For generations when one thought of Lunenburg they thought of a fishing town. Not a fishing town dotted with small crafts, but a port populated with large offshore vessels. A town that once boasted as the fishing capital of Canada.
Lunenburg, then called E’se’katik, meaning ‘place of clams’, was fished by Mi’kmaq for centuries. In 1753, the arrival of colonial settlers changed the landscape, bringing farmers, not fishers. Finding themselves in a coastal area, some turned to the sea for a livelihood.
Besides a moderate subsistence inshore fishery, the port of Lunenburg had a fleet of roughly ten fishing vessels which participated in the Labrador fishery. Each vessel left in early June with approximately ten crew. Upon arrival, the first task was to set out seine nets for bait. The method of fishing entailed a single, baited, hook and line fished from a smaller whale boat. This was a very labour-intensive fishery.
But that all changed after an experimental fishing trip by Captain Benjamin Anderson. He envisioned a method of longline double dory fishing, believing it far more lucrative and much less laborious, and in 1873, on a trip to Western Bank aboard Dielytris, he gambled on that vision. Captain Anderson knew his crew were taking a risk, so he guaranteed them the equivalent earnings of a Labrador trip.

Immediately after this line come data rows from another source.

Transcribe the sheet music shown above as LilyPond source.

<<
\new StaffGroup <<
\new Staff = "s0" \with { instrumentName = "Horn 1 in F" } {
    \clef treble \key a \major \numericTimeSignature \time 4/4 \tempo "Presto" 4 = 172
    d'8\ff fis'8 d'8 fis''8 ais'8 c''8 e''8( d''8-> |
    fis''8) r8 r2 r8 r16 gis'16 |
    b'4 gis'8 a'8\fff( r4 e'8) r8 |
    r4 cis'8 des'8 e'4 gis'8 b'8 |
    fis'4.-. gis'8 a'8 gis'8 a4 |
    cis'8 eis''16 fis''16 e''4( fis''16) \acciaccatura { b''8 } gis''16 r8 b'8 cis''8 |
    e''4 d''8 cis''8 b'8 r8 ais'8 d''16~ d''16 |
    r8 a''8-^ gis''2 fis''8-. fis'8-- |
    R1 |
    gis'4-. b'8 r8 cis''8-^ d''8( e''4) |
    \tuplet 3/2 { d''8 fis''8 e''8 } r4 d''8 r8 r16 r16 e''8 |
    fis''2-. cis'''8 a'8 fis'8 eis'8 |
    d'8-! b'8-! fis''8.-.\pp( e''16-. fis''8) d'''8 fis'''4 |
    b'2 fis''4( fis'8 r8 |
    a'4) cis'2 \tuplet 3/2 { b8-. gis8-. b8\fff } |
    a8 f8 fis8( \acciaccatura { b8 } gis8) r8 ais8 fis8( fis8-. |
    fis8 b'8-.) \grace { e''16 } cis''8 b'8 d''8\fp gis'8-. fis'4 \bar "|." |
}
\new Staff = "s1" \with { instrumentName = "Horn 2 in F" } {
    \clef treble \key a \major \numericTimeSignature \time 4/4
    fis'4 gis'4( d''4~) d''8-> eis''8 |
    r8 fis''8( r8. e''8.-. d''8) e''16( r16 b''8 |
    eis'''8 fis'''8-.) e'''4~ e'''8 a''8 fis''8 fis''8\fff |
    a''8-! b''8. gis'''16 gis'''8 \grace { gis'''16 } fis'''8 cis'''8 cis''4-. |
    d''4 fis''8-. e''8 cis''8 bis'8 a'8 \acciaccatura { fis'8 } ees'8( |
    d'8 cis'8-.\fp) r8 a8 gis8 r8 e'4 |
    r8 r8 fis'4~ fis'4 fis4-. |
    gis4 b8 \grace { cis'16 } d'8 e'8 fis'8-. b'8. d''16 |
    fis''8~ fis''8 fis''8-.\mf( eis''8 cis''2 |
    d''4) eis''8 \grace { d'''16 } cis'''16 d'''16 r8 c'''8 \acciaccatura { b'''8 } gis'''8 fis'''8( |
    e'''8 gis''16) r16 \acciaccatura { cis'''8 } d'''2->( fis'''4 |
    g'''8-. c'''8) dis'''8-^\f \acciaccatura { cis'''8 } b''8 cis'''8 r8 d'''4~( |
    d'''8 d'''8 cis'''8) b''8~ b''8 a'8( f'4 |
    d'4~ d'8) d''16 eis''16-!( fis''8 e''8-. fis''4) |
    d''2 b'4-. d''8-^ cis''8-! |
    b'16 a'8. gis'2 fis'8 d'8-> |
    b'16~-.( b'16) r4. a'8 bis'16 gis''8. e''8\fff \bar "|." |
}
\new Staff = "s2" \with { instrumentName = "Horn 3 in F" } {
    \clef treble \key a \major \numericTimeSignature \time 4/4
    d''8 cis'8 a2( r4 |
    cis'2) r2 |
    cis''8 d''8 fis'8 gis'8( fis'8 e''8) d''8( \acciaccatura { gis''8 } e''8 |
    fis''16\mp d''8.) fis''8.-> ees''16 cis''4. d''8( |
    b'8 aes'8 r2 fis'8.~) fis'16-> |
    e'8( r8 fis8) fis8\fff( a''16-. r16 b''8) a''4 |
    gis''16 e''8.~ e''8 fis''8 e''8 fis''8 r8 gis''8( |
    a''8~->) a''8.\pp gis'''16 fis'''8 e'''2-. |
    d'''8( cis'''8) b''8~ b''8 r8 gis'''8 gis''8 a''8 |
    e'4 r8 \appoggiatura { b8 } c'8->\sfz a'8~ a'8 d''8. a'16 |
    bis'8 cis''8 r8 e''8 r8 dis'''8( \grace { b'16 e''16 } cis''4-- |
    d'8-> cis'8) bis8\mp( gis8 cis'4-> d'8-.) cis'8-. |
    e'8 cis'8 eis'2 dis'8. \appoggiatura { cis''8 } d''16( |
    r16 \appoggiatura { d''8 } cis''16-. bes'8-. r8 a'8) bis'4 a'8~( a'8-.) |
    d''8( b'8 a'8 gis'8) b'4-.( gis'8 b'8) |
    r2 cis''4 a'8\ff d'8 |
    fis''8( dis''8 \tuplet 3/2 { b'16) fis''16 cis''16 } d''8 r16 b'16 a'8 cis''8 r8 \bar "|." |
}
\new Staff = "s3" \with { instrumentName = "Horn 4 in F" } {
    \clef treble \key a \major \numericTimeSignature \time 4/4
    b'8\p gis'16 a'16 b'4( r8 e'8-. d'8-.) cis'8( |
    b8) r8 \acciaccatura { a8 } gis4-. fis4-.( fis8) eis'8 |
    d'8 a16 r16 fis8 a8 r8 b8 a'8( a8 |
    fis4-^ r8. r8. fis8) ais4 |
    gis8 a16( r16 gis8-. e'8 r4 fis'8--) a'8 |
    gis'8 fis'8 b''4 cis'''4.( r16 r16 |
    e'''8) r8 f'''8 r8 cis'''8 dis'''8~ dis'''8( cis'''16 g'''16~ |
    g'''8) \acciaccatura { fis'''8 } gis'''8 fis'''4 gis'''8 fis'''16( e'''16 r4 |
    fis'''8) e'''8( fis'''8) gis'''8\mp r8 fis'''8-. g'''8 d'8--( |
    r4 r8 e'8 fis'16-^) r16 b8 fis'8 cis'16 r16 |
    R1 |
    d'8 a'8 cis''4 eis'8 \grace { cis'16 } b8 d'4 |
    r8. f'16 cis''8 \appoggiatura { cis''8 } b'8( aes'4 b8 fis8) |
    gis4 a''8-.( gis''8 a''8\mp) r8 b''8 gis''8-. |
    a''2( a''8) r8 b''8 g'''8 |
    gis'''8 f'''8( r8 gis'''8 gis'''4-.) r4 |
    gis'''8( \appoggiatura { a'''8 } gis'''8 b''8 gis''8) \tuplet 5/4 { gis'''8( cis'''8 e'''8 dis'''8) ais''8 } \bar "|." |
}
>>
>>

Captain Anderson and his crew returned to Lunenburg with a boat load of fish; the gamble paid off! In 1874, four other schooners joined Captain Anderson and his crew in this way of fishing. 1875 saw ten schooners, 1888 sixty, and by the turn of the century over one hundred schooners were using this method. All of this happened due to the determination, ingenuity, and skill of Captain Benjamin Anderson and his crew – bravo!